------ MATERIAL SUPPLIED ------

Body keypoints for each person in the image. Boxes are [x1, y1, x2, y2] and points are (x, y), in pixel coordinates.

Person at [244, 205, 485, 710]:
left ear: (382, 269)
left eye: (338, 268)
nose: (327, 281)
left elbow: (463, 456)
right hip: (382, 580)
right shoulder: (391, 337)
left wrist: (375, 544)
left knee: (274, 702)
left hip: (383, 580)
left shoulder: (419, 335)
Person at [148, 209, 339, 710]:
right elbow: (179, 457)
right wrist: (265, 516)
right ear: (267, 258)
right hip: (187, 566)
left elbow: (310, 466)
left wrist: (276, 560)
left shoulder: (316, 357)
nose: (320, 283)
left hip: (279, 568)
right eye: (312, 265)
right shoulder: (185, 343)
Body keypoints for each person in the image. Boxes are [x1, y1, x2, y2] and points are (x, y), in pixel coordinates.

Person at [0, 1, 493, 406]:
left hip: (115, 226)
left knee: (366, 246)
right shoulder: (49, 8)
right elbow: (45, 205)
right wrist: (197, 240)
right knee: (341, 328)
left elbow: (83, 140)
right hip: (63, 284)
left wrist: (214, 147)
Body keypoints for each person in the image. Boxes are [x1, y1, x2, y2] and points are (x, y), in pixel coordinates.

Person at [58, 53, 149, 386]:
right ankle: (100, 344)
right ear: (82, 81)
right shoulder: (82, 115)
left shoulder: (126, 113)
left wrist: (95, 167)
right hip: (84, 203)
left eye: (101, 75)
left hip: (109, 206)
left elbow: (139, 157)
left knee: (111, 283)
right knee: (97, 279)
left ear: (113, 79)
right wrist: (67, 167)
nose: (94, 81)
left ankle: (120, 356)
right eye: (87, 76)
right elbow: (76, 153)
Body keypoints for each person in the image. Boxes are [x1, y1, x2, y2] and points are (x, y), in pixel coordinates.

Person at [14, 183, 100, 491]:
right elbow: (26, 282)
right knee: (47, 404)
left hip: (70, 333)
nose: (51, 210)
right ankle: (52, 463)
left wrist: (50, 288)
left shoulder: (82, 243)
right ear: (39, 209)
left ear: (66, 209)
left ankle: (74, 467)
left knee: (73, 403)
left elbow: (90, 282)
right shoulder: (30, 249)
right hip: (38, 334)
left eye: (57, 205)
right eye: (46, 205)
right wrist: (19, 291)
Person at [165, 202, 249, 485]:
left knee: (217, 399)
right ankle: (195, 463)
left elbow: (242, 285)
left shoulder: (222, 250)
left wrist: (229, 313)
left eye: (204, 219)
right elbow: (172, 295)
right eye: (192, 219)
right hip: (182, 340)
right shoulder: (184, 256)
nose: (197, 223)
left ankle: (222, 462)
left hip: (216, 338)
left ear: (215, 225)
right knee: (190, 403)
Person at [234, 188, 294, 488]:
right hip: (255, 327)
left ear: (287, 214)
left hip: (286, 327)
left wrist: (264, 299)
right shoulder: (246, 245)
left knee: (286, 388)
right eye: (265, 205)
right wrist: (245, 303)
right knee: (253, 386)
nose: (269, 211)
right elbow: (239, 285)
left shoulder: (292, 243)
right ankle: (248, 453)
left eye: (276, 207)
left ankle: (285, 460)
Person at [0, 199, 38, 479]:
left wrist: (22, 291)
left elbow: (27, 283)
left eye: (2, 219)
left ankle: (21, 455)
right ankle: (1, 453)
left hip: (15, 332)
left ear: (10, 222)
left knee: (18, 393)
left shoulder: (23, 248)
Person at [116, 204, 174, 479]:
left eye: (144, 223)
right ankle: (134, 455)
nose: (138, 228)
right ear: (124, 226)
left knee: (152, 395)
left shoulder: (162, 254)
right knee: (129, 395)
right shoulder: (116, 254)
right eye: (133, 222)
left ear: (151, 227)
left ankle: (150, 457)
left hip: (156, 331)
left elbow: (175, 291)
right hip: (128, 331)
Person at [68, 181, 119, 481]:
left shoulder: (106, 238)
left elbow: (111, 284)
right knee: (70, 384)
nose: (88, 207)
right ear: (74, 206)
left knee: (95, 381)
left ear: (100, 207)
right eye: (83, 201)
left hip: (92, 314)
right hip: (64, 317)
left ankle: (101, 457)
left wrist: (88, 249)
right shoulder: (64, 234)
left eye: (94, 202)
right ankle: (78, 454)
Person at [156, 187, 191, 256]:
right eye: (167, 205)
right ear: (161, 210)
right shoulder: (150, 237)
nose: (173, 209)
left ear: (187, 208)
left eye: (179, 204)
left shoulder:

------

PROBLEM REQUIREMENTS: Search the data above for lines holding "nose" and copy each of them.

EXERCISE RESPONSE:
nose: (327, 281)
nose: (320, 283)
nose: (94, 81)
nose: (51, 210)
nose: (197, 223)
nose: (269, 211)
nose: (138, 228)
nose: (88, 207)
nose: (173, 209)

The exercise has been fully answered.